Collected data entries
====

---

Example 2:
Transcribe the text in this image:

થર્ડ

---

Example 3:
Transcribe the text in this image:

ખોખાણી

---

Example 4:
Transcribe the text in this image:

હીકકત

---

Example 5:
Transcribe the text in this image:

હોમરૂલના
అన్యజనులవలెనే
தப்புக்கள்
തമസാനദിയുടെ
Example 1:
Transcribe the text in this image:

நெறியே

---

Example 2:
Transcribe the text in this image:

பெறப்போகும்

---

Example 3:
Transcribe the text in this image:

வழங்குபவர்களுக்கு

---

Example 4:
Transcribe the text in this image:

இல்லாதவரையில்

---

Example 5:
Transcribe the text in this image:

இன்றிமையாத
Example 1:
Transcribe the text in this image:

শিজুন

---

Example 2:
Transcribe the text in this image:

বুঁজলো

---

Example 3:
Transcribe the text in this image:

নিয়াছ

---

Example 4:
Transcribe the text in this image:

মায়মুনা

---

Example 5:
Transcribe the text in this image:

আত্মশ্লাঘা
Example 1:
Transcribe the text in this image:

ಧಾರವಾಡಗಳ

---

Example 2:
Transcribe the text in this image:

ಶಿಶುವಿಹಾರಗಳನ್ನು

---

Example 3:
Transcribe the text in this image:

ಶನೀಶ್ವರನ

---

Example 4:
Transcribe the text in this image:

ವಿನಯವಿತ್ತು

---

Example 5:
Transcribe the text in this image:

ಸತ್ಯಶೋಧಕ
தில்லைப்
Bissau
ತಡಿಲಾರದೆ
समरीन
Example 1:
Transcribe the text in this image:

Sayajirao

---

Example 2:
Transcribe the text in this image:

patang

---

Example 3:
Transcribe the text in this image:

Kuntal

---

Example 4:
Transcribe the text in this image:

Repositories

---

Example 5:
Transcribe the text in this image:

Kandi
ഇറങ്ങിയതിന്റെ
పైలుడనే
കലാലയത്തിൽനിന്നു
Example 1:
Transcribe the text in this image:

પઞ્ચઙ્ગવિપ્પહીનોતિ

====

Task prompt
All of the data above needs to be set down again exactly. Include every line.

Written answer
---

Example 2:
Transcribe the text in this image:

થર્ડ

---

Example 3:
Transcribe the text in this image:

ખોખાણી

---

Example 4:
Transcribe the text in this image:

હીકકત

---

Example 5:
Transcribe the text in this image:

હોમરૂલના
అన్యజనులవలెనే
தப்புக்கள்
തമസാനദിയുടെ
Example 1:
Transcribe the text in this image:

நெறியே

---

Example 2:
Transcribe the text in this image:

பெறப்போகும்

---

Example 3:
Transcribe the text in this image:

வழங்குபவர்களுக்கு

---

Example 4:
Transcribe the text in this image:

இல்லாதவரையில்

---

Example 5:
Transcribe the text in this image:

இன்றிமையாத
Example 1:
Transcribe the text in this image:

শিজুন

---

Example 2:
Transcribe the text in this image:

বুঁজলো

---

Example 3:
Transcribe the text in this image:

নিয়াছ

---

Example 4:
Transcribe the text in this image:

মায়মুনা

---

Example 5:
Transcribe the text in this image:

আত্মশ্লাঘা
Example 1:
Transcribe the text in this image:

ಧಾರವಾಡಗಳ

---

Example 2:
Transcribe the text in this image:

ಶಿಶುವಿಹಾರಗಳನ್ನು

---

Example 3:
Transcribe the text in this image:

ಶನೀಶ್ವರನ

---

Example 4:
Transcribe the text in this image:

ವಿನಯವಿತ್ತು

---

Example 5:
Transcribe the text in this image:

ಸತ್ಯಶೋಧಕ
தில்லைப்
Bissau
ತಡಿಲಾರದೆ
समरीन
Example 1:
Transcribe the text in this image:

Sayajirao

---

Example 2:
Transcribe the text in this image:

patang

---

Example 3:
Transcribe the text in this image:

Kuntal

---

Example 4:
Transcribe the text in this image:

Repositories

---

Example 5:
Transcribe the text in this image:

Kandi
ഇറങ്ങിയതിന്റെ
పైలుడనే
കലാലയത്തിൽനിന്നു
Example 1:
Transcribe the text in this image:

પઞ્ચઙ્ગવિપ્પહીનોતિ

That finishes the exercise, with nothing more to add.